──────── TEXT SECTION ────────
I don't know if anyone else felt like this, but when Sylvie killed Kang, to me it felt... anticlimactic almost? It felt hollow. Empty. It bothered me at first until I thought more about it and realized it was supposed to feel that way. It was supposed to be unsatisfying, unfulfilling, and disappointing.
The way Loki and Sylvie reacted to Kang's speech about killing him and starting another multiversal war was very telling to both of them as characters and what we've learned of them through the show. Sylvie did not trust Kang one bit. And Kang was right when he said, to an extent, she didn't trust Loki either. She doesn't trust anyone but herself because her life experiences have taught her that it's safer that way. Loki, on the other hand, knew it was possible Kang was lying, but believed that he wasn't because Loki has been in Kang's position. Lying and manipulating to get what he wants. To get the throne, to keep the power. And he can tell that Kang isn't doing that.
Sylvie doesn't trust Kang. He's lying, he's stealing free will, he's acting like a God. He needs to be stopped. He needs to die. Loki agrees that what Kang is doing is wrong and he needs to be stopped, but maybe they are going about this all the wrong way. They need to take a minute and think this through.
But Sylvie isn't listening. Kang is stealing free will. He's ruining lives. He needs to die, it's for the best of the universe. Loki is saying no, but what if it's not? If what Kang is saying is true then by killing him, Sylvie and Loki could be making things much worse for the entire multiverse.
The problem? In that moment, Sylvie does not care about the multiverse.
Before Loki, Sylvie has never had the chance to care about anyone except herself. She's been on her own for years. Because of this she has been blinded by her, at it's heart, selfish drive to get revenge on Kang for all the shit she'd been through in her life. Kang stole her free will. Kang ruined her life. In that moment she is thinking about herself and her own pain. The cause of all her pain is right in front of her and she can finally get her revenge. She's trying to reason and justify the decision to kill him regardless of his warning by saying she's protecting free will, but that's not what's really driving her.
Loki, on the other hand, knows what it's like to care about other people. Frigga, Thor, Asgard, Mobius, even Sylvie - people who will be effected if they kill Kang and just carelessly unleash the wrath of his variants and the multiverse. And we've seen this - before Lamentis-1, Sylvie didn't care that the Hunters she killed were variants too - they still needed to die as a means to an end. Loki is the one who says "wait, if the Hunters are variants then they need to know so we can help them." Because he's thinking about Mobius. He's thinking about other people, not just what he wants. (That's why, when Sylvie accuses Kang of being a monster for killing innocent timelines as a means to an end, he said "grow up, hypocrite. We've all done terrible, horrendous things to get here. We're all villains.")
────────
## PROBLEM 1
Repeat the essay about Sylvie killing Kang word for word, from "The problem? In" up to and including "really driving her.".
──────── DATA PROVIDED ────────
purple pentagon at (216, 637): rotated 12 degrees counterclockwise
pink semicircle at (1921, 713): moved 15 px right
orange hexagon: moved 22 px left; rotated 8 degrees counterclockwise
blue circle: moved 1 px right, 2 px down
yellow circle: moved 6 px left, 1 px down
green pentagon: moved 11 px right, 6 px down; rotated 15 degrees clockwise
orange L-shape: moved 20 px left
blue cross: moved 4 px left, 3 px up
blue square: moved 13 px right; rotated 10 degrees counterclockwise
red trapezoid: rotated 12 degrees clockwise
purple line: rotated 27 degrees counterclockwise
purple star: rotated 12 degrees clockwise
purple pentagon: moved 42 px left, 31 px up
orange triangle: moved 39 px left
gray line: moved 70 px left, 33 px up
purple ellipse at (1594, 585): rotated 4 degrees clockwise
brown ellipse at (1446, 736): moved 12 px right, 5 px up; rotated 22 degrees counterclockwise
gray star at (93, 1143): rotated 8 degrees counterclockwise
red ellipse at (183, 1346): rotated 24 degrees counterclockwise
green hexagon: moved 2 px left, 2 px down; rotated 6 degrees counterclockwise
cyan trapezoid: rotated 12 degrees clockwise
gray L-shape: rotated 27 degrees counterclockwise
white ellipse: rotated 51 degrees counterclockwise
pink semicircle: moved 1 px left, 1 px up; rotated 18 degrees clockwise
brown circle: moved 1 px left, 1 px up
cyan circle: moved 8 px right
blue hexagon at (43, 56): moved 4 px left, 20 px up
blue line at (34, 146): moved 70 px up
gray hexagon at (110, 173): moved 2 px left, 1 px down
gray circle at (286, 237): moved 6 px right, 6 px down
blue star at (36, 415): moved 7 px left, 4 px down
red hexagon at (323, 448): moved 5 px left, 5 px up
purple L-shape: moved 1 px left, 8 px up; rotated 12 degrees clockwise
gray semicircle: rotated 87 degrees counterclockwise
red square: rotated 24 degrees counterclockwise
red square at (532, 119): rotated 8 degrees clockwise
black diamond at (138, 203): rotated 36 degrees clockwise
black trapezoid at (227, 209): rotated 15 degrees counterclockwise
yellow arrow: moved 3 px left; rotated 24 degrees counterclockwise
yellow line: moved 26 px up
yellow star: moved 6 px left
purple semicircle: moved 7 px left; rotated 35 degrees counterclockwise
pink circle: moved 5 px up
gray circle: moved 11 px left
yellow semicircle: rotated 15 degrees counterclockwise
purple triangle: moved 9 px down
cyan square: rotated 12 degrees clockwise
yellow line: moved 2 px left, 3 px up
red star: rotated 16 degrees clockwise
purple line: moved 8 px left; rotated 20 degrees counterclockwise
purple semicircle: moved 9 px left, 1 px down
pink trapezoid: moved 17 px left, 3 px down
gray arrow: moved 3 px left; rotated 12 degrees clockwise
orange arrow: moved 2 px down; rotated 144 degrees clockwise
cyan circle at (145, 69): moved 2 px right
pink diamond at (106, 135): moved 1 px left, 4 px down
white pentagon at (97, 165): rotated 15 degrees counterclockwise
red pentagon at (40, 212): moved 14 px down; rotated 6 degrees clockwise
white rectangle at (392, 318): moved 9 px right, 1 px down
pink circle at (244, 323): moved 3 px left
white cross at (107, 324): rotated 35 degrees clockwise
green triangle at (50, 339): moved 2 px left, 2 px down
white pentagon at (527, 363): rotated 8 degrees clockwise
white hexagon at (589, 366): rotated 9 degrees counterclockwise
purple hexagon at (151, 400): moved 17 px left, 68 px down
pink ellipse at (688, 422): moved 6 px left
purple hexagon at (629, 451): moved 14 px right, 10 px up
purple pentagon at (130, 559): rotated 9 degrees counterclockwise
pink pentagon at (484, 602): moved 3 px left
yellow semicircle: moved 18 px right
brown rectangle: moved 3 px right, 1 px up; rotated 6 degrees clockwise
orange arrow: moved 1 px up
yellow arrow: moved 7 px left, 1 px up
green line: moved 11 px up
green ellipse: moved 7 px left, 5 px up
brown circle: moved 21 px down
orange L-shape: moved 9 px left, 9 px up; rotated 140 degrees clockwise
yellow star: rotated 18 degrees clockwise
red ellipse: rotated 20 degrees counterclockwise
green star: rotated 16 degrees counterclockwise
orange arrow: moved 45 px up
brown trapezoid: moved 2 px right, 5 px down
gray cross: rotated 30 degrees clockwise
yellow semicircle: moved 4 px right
────────
## PROBLEM 2
How many rows contain the string "pink", with case counting? Reply with the number alone.

## COMPLETE OUTPUT 1
The problem? In that moment, Sylvie does not care about the multiverse.
Before Loki, Sylvie has never had the chance to care about anyone except herself. She's been on her own for years. Because of this she has been blinded by her, at it's heart, selfish drive to get revenge on Kang for all the shit she'd been through in her life. Kang stole her free will. Kang ruined her life. In that moment she is thinking about herself and her own pain. The cause of all her pain is right in front of her and she can finally get her revenge. She's trying to reason and justify the decision to kill him regardless of his warning by saying she's protecting free will, but that's not what's really driving her.

## COMPLETE OUTPUT 2
8